文書抜粋

更新されていない手順書、古い版のまま棚に眠るマニュアル、実態と乖離した規定類など、
こうした形骸化文書は、QMSの根幹である「実行可能なルール」そのものを損なう存在に
なります。
新しい文書はそれなりに作りますが、作った文書を見直すことはどうも苦手な組織が多い
ようです。これはVol.537までお話ししてきた「維持する」ことが苦手であるということ
と繋がります。新しい文書は何らかの理由から「待ったなしの目の前にある課題」で実施
しないと組織が困るのでしょう。しかし、すでに作った文書を見直して最近化することは
直ちに困ることにならないということが見直しが進まない理由であると思います。
困ることがないならば形骸化文書はそのままで良いとのご意見もあるかもしれませんが、
AIエージェントの時代には困ること必至です。

■□■ 文書の最新化が進まない組織の共通点 ■□■
AIが人間に変わって仕事をする時代がすぐ目の前にあります。定型化した仕事はAIの方
が効率良くこなします。複雑な仕事、変化する仕事、相手の心を忖度しなければならない
仕事などは人間が行う仕事として集約されていきます。

なぜ、文書の見直しはされないのでしょうか。いくつか思い当たる要因を掲げてみます。
きちんと見直しされている組織もあると思いますが、私が経験した要因は次のようなもの
です。
(1)「誰が見直すか」が曖昧
 → 作成者や部署長が“なんとなく”担当とされており明確な役割分担がない。
(2)レビューの基準が不明瞭
 → 何をもって「見直すべきか」の判断が人によって異なる。
(3)“期限管理”がない
 → 見直し時期が設定されておらず、「必要になったら見直す」が常態化。
(4) 運用と乖離していて見直し自体が困難
 → 現場のやり方と文書がズレすぎて手がつけられなくなっている。
(5)更新に至るプロセスが煩雑
 → 変更申請→レビュー→承認→再配布の流れが重たく手を出しにくい。
これらの状況が積み重なることで、「古いけどそのまま使うしかない」文書が量産されてい
るのだと思います。

■□■ 最新化を維持するポイント ■□■
ではどうすればよいかということになります。「維持する」シリーズでも述べましたが、や
らなければ困る状態を作ることに尽きると思います。それは、すべての文書に「見直し責
任者」と「見直し周期」を明記することが一つの案です。
 ・責任者は必ず個人名で設定(例:部門責任者、文書作成者本人など)
 ・見直し周期は「最大○年」と上限を決めておく(例:2年以内に一度は確認)
例:手順書のフッターに以下を記載
【見直し責任者:○○部長 最終レビュー日:2025年12月 次回レビュー期限:2027 
年12月】

更に、最新化をイベント化することも考えられます。単に「2年に1度見直しよう」では
確実に行われませので、「定期レビュー」により強制力をつけることが考えられます。
実務での方法の例:
 ・年度初め/上期末などに「文書レビュー月間」を設定
 ・総務または管理責任者がチェックリストを配布/督促
 ・未実施者にはリマインド通知+次回マネジメントレビューで報告
部門ミーティングで「この手順は今も現場で使えてる?」という雑談から始めてもいいと
思います。まずは最新化することに気持ちを傾くことが第一歩です。

データ
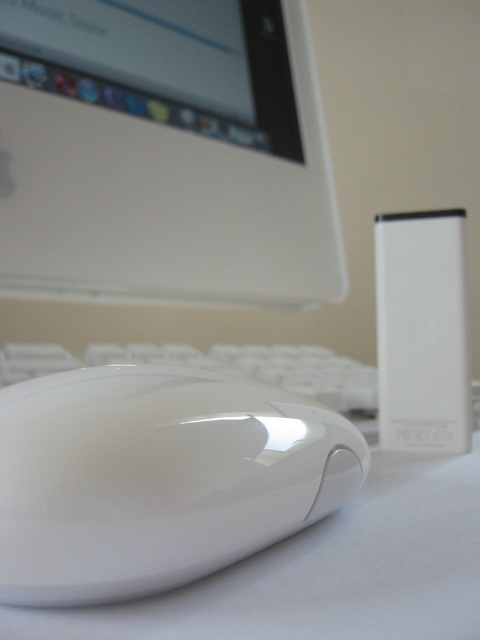
Question: Which object appears closest to the camera in this image?

Choices:
 (A) white glossy computer monitor at upper left
 (B) white matte keyboard at center

Answer: (B)

Question: Which object appears farthest from the camera in this image?

Choices:
 (A) white glossy mouse at center
 (B) white glossy computer monitor at upper left

Answer: (B)

Question: Which of the following is the farthest from the observer?

Choices:
 (A) white glossy computer monitor at upper left
 (B) white glossy mouse at center

Answer: (A)

Question: Is white glossy computer monitor at upper left above white matte keyboard at center?

Choices:
 (A) no
 (B) yes

Answer: (B)

Question: Does white glossy mouse at center appear under white matte keyboard at center?

Choices:
 (A) yes
 (B) no

Answer: (B)

Question: Is white glossy computer monitor at upper left closer to camera compared to white matte keyboard at center?

Choices:
 (A) no
 (B) yes

Answer: (A)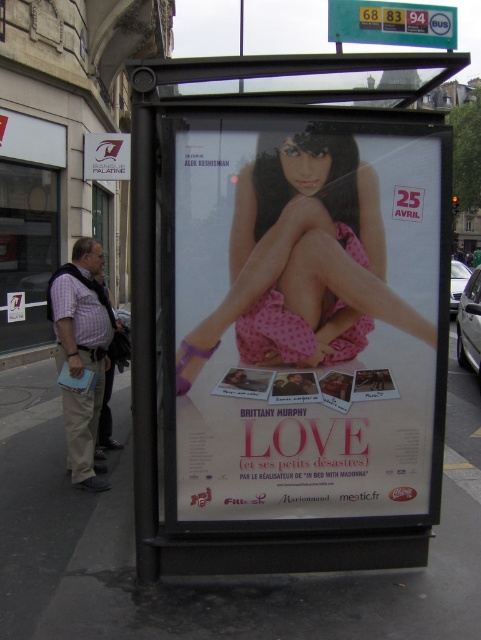
Is pink fabric poster at center further to the viewer compared to yellow/gold plastic bus stop sign at upper center?

No, it is not.

Is point (401, 492) behind point (370, 40)?

No, (401, 492) is closer to viewer.

Is point (391, 248) closer to camera compared to point (431, 28)?

Yes, point (391, 248) is closer to viewer.

Where is `pink fabric poster at center`? The width and height of the screenshot is (481, 640). pink fabric poster at center is located at coordinates point(305,323).

Does point (88, 596) come in front of point (339, 317)?

Yes.

What do you see at coordinates (206, 577) in the screenshot?
I see `smooth concrete pavement at lower center` at bounding box center [206, 577].

The image size is (481, 640). In order to click on smooth concrete pavement at lower center in this screenshot , I will do `click(206, 577)`.

In order to click on smooth concrete pavement at lower center in this screenshot , I will do `click(206, 577)`.

Who is shorter, pink polka dot dress at center or metallic silver sign at upper left?

pink polka dot dress at center

Does point (252, 189) lie behind point (117, 145)?

No.

I want to click on pink polka dot dress at center, so 253,209.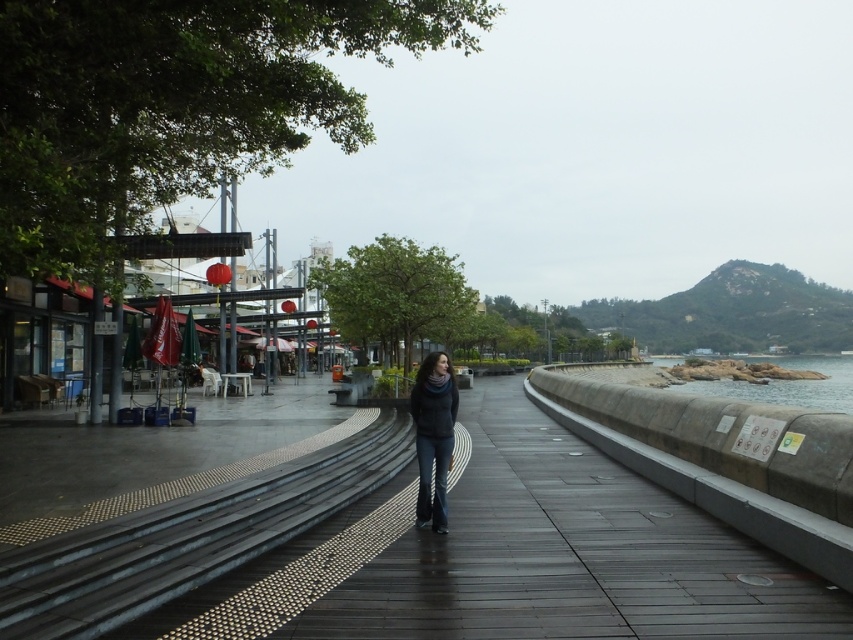
Based on the photo, you are standing at the entrance of the covered seating area with red umbrellas on the left. You want to find the dark gray sweater at center. In which direction should you walk to reach it?

Answer: The dark gray sweater at center is located at point (433,435). Since you are at the entrance of the covered seating area on the left, you should walk to the right to reach the dark gray sweater at center.

You are a photographer trying to capture a photo of the dark gray sweater at center and the rocky shore at right. Which object should you focus on first if you want to include both in the same frame without moving the camera?

The dark gray sweater at center is smaller than the rocky shore at right, so you should focus on the rocky shore at right first to ensure it is in sharp focus since it is larger and more prominent in the frame.

You are standing on the wooden at center and want to reach the smooth concrete steps at lower left. Which direction should you move to get there?

The smooth concrete steps at lower left is behind the wooden at center, so you should move backward to reach them.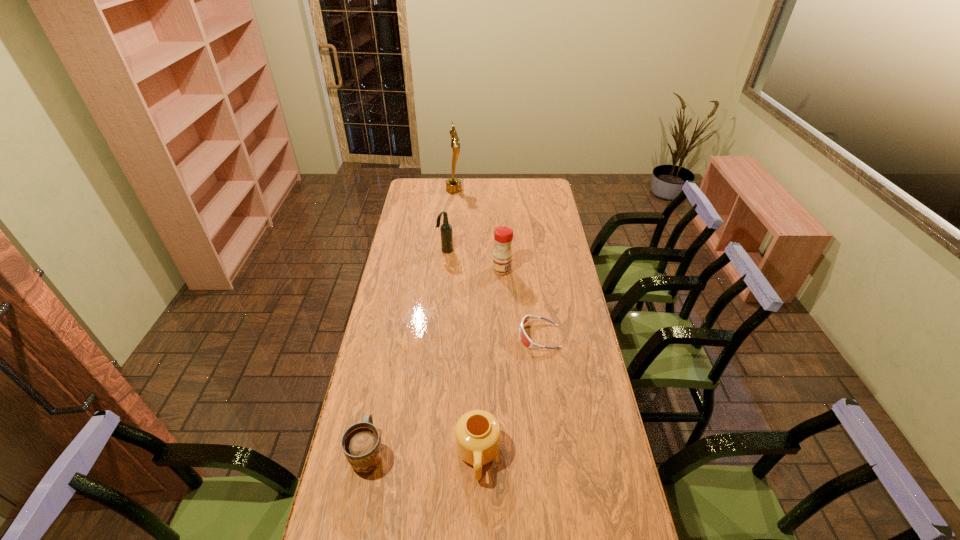
The width and height of the screenshot is (960, 540). Identify the location of the tallest object. (453, 185).

The height and width of the screenshot is (540, 960). I want to click on the farthest object, so 453,185.

Locate an element on the screen. The image size is (960, 540). the fourth nearest object is located at coordinates (502, 255).

You are a GUI agent. You are given a task and a screenshot of the screen. Output one action in this format:
    pyautogui.click(x=<x>, y=<y>)
    Task: Click on the second farthest object
    The image size is (960, 540).
    Given the screenshot: What is the action you would take?
    pyautogui.click(x=446, y=232)

Find the location of a particular element. the right mug is located at coordinates (477, 432).

This screenshot has width=960, height=540. I want to click on the left mug, so click(x=361, y=444).

I want to click on the shortest object, so click(524, 338).

Where is `the rightmost object`? This screenshot has width=960, height=540. the rightmost object is located at coordinates (524, 338).

Where is `free space located 0.090m on the front-facing side of the tallest object`? This screenshot has width=960, height=540. free space located 0.090m on the front-facing side of the tallest object is located at coordinates (477, 190).

Locate an element on the screen. Image resolution: width=960 pixels, height=540 pixels. vacant space located on the left of the condiment is located at coordinates (444, 269).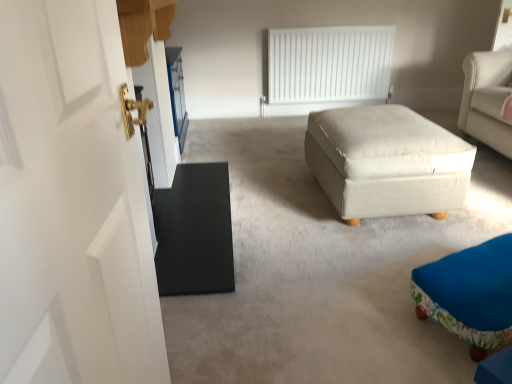
Locate an element on the screen. This screenshot has height=384, width=512. free space that is in between floral fabric ottoman at lower right and black matte table at left, the 2th table when ordered from right to left is located at coordinates (309, 247).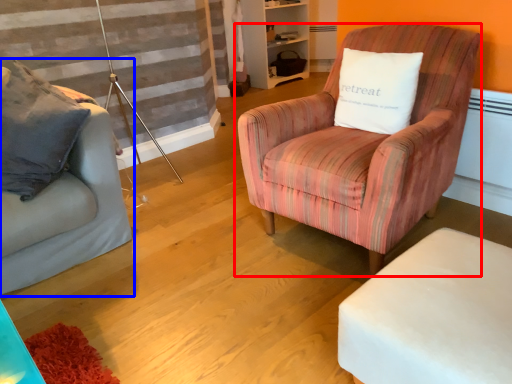
Question: Which object appears closest to the camera in this image, chair (highlighted by a red box) or studio couch (highlighted by a blue box)?

Choices:
 (A) chair
 (B) studio couch

Answer: (A)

実施事項
1 - 上の文書抜粋の「新しい文書はそれなりに作りますが、作った文書を見直すことはどうも苦手な組織が多い」から「直ちに困ることにならないということが見直しが進まない理由であると思います。」までを一字一句違えずに書き写せ。
2 - 次の(a)〜(c)が文書抜粋の内容と合うかどうかを「はい」か「いいえ」で答え、それぞれ決め手となる本文の語句をそのまま引用せよ。(a)見直し周期の例として「3年以内に一度は確認」が挙げられている。(b)見直しの責任者は必ず個人名で設定するとしている。(c)定型化した仕事は人間の方が効率良くこなすと述べている。

作業結果
1 -
新しい文書はそれなりに作りますが、作った文書を見直すことはどうも苦手な組織が多い
ようです。これはVol.537までお話ししてきた「維持する」ことが苦手であるということ
と繋がります。新しい文書は何らかの理由から「待ったなしの目の前にある課題」で実施
しないと組織が困るのでしょう。しかし、すでに作った文書を見直して最近化することは
直ちに困ることにならないということが見直しが進まない理由であると思います。

2 -
(a)いいえ。「見直し周期は「最大○年」と上限を決めておく(例:2年以内に一度は確認)」
(b)はい。「責任者は必ず個人名で設定」
(c)いいえ。「定型化した仕事はAIの方が効率良くこなします」